Lorsque sa pensée faisait un retour sur elle-même, elle sentait vaguement qu’elle avait été toute différente, autrefois, mais elle ne se rappelait plus comment. Était-ce bien elle qui chantait en dégringolant la pente avec ses chèvres ? Elle oubliait que son rire de jadis égayait les forêts et les hommes…

La clairière était déjà blanchie de fraisiers en fleurs, comme si on l’avait aspergée de chaux. Le merle de roche martelait déjà l’écorce des arbres. Jella était couchée dans l’herbe. Elle appuyait son menton à ses deux paumes et elle frottait lentement en l’air ses pieds nus. Une bête à bon Dieu grimpait sur un brin d’herbe. Elle souffla dessus. L’insecte retomba dans la mousse, puis recommença de grimper.

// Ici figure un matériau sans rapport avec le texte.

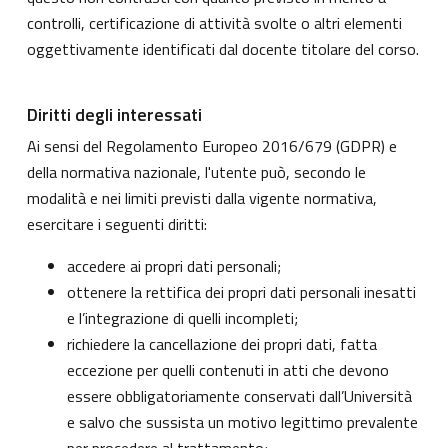
controlli, certificazione di attività svolte o altri elementi
oggettivamente identificati dal docente titolare del corso.
Diritti degli interessati
Ai sensi del Regolamento Europeo 2016/679 (GDPR) e
della normativa nazionale, l'utente può, secondo le
modalità e nei limiti previsti dalla vigente normativa,
esercitare i seguenti diritti:
accedere ai propri dati personali;
ottenere la rettifica dei propri dati personali inesatti
e l’integrazione di quelli incompleti;
richiedere la cancellazione dei propri dati, fatta
eccezione per quelli contenuti in atti che devono
essere obbligatoriamente conservati dall’Università
e salvo che sussista un motivo legittimo prevalente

Un homme traversa la clairière. Il s’arrêta dans l’ombre d’un tas de bois coupé et s’essuya le front avec sa chemise. C’était Dusan, le morne et haut Dusan dont les gens disaient qu’il s’était enfui des montagnes de Lika, devant les gendarmes, parce qu’il avait tué un riche curé. Mais aucune preuve de ce crime… Cet homme grand et solitaire, qui vivait dans les forêts et se fourvoyait rarement parmi les maisons, buvait peu, parlait peu. C’est pourquoi on l’avait surnommé Dusan l’ours. Et lorsque quelqu’un, par hasard, venait à parler des jours passés, son front se creusait en profonds sillons au-dessus de ses petits yeux ternes. Il fixait si sombrement les curieux qu’ils perdaient la respiration et ne l’interrogeaient plus jamais. Jella, comme les autres villageois, regardait cet homme qui n’avait besoin de personne, avec une certaine déférence.

À présent aussi, il était seul. Lorsqu’il aperçut la fille, il lui cria :

— J’ai parlé à ton père. Il travaille dans la forêt, à une journée de marche.

Il continua lourdement son chemin, et en avançant, on aurait dit qu’à chaque pas, ses semelles se collaient à la terre.